What needs to be done: Edit the material below by changing "centimetres" to "centimeters" and leaving every other part untouched.
--- Records supplied Enclosed Below ---
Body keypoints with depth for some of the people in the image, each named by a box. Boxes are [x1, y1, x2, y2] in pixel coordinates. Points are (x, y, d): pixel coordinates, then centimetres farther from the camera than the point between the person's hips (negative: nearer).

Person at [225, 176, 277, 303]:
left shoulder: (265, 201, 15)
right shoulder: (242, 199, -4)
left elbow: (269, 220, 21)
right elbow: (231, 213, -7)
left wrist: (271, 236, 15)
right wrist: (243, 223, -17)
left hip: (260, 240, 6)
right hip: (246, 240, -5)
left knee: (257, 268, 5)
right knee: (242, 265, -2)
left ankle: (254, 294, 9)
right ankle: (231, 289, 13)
--- End of Enclosed Records supplied ---
Solution to the exercise:
Body keypoints with depth for some of the people in the image, each named by a box. Boxes are [x1, y1, x2, y2] in pixel coordinates. Points are (x, y, d): pixel coordinates, then centimeters farther from the camera than the point between the person's hips (negative: nearer).

Person at [225, 176, 277, 303]:
left shoulder: (265, 201, 15)
right shoulder: (242, 199, -4)
left elbow: (269, 220, 21)
right elbow: (231, 213, -7)
left wrist: (271, 236, 15)
right wrist: (243, 223, -17)
left hip: (260, 240, 6)
right hip: (246, 240, -5)
left knee: (257, 268, 5)
right knee: (242, 265, -2)
left ankle: (254, 294, 9)
right ankle: (231, 289, 13)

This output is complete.